> SUPPLIED RECORDS:
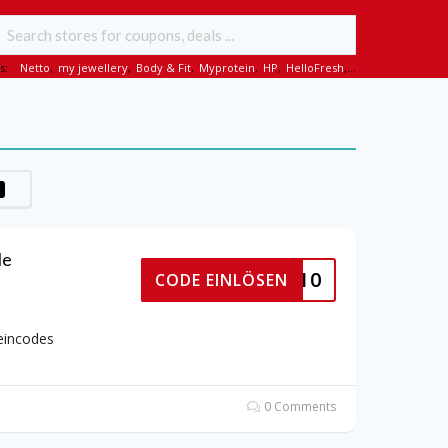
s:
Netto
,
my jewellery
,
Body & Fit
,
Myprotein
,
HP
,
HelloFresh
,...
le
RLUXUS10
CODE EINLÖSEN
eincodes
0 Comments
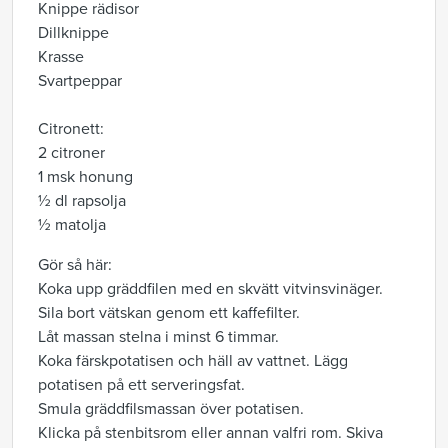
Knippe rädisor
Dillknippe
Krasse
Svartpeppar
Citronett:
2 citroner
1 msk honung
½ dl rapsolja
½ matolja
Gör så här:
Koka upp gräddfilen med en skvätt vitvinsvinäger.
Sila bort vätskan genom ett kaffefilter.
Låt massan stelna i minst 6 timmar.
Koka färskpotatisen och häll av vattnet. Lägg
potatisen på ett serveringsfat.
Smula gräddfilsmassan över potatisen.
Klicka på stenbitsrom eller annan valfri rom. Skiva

...

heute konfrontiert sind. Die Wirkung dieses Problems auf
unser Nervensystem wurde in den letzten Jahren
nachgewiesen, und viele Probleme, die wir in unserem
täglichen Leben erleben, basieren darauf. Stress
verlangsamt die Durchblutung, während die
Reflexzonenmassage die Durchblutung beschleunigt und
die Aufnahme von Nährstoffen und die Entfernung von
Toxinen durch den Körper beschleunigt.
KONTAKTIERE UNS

> TASK DESCRIPTION: The entries above hold the needed span. Transcribe exactly the lines from the one with "Reflexzonenmassage die Durchblutung" to the one with "KONTAKTIERE UNS", both included.

> RESPONSE TO THIS TASK:
Reflexzonenmassage die Durchblutung beschleunigt und
die Aufnahme von Nährstoffen und die Entfernung von
Toxinen durch den Körper beschleunigt.
KONTAKTIERE UNS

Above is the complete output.